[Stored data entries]
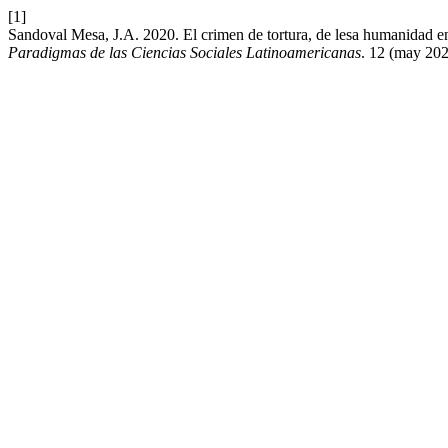
[1]
Sandoval Mesa, J.A. 2020. El crimen de tortura, de lesa humanidad en
Paradigmas de las Ciencias Sociales Latinoamericanas
. 12 (may 202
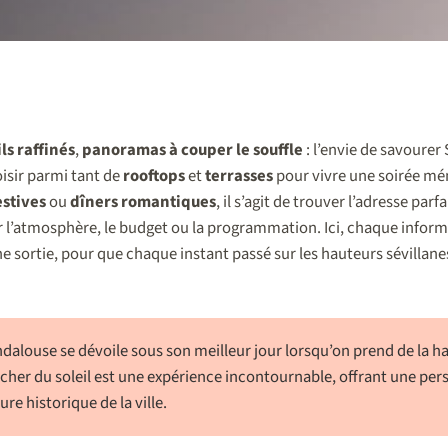
ls raffinés
,
panoramas à couper le souffle
: l’envie de savourer 
isir parmi tant de
rooftops
et
terrasses
pour vivre une soirée mé
stives
ou
dîners romantiques
, il s’agit de trouver l’adresse par
r l’atmosphère, le budget ou la programmation. Ici, chaque infor
e sortie, pour que chaque instant passé sur les hauteurs sévillan
ndalouse se dévoile sous son meilleur jour lorsqu’on prend de la ha
ucher du soleil est une expérience incontournable, offrant une per
ure historique de la ville.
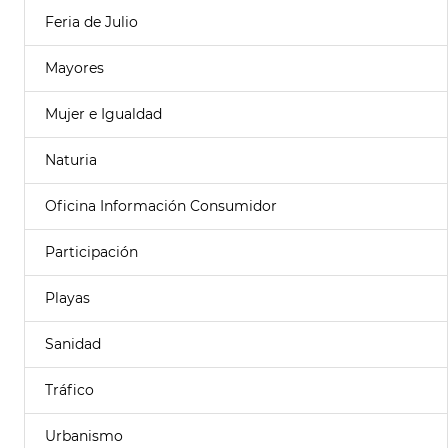
Feria de Julio
Mayores
Mujer e Igualdad
Naturia
Oficina Información Consumidor
Participación
Playas
Sanidad
Tráfico
Urbanismo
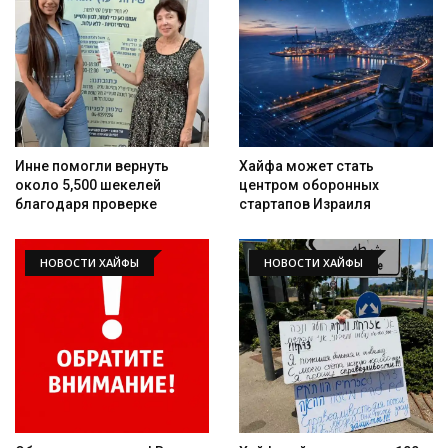
Инне помогли вернуть
Хайфа может стать
около 5,500 шекелей
центром оборонных
благодаря проверке
стартапов Израиля
НОВОСТИ ХАЙФЫ
НОВОСТИ ХАЙФЫ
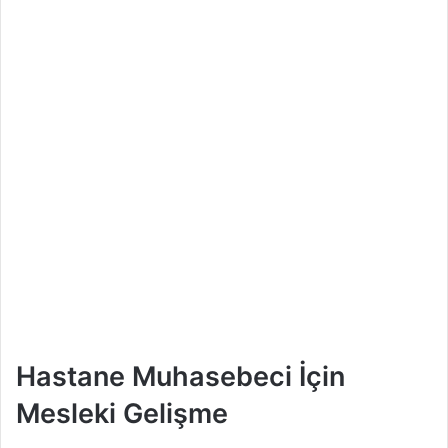
Hastane Muhasebeci İçin
Mesleki Gelişme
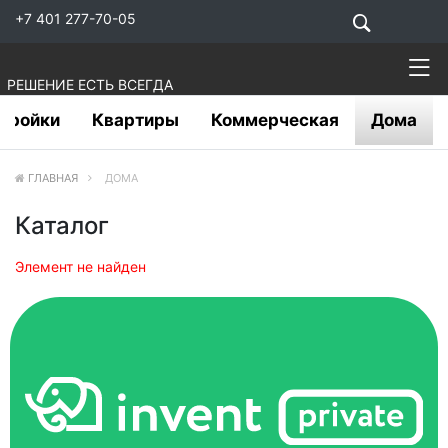
+7 401 277-70-05
РЕШЕНИЕ ЕСТЬ ВСЕГДА
тройки
Квартиры
Коммерческая
Дома
ГЛАВНАЯ
ДОМА
Каталог
Элемент не найден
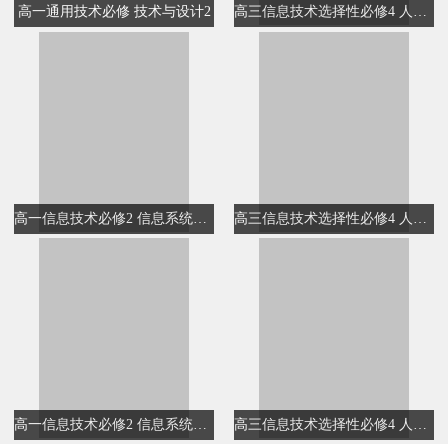
高一通用技术必修 技术与设计2
高三信息技术选择性必修4 人工智能初步
高一信息技术必修2 信息系统与社会
高三信息技术选择性必修4 人工智能初步
高一信息技术必修2 信息系统与社会
高三信息技术选择性必修4 人工智能初步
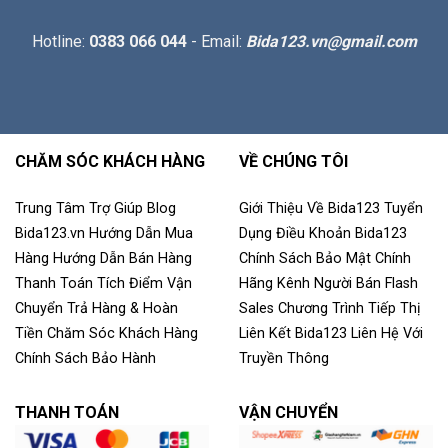
Hotline:
0383 066 044
- Email:
Bida123.vn@gmail.com
CHĂM SÓC KHÁCH HÀNG
VỀ CHÚNG TÔI
Trung Tâm Trợ Giúp
Blog
Giới Thiệu Về Bida123
Tuyển
Bida123.vn
Hướng Dẫn Mua
Dụng
Điều Khoản
Bida123
Hàng
Hướng Dẫn Bán Hàng
Chính Sách Bảo Mật
Chính
Thanh Toán
Tích Điểm
Vận
Hãng
Kênh Người Bán
Flash
Chuyển
Trả Hàng & Hoàn
Sales
Chương Trình Tiếp Thị
Tiền
Chăm Sóc Khách Hàng
Liên Kết
Bida123
Liên Hệ Với
Chính Sách Bảo Hành
Truyền Thông
THANH TOÁN
VẬN CHUYỂN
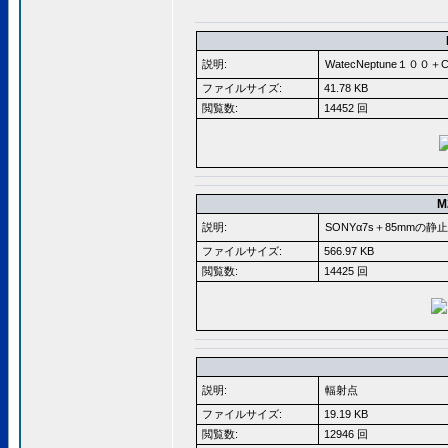
説明:
WatecNeptune１０
ファイルサイズ:
41.78 KB
閲覧数:
14452 回
M
説明:
SONYα7s＋85mmの
ファイルサイズ:
566.97 KB
閲覧数:
14425 回
説明:
輻射点
ファイルサイズ:
19.19 KB
閲覧数:
12946 回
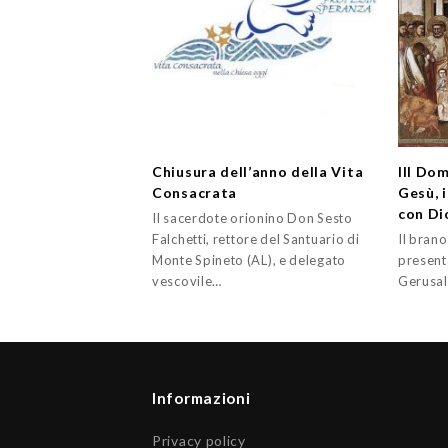
Chiusura dell’anno della Vita
III Do
Consacrata
Gesù, i
con Di
Il sacerdote orionino Don Sesto
Falchetti, rettore del Santuario di
Il brano
Monte Spineto (AL), e delegato
present
vescovile…
Gerusal
Informazioni
Privacy policy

PROBLEM REQUIREMENTS: Reproduce every line in the data that has the word "Chính" in it.

RESPONSE BELOW:
Chính Sách Bảo Mật
Chính
Chính Sách Bảo Hành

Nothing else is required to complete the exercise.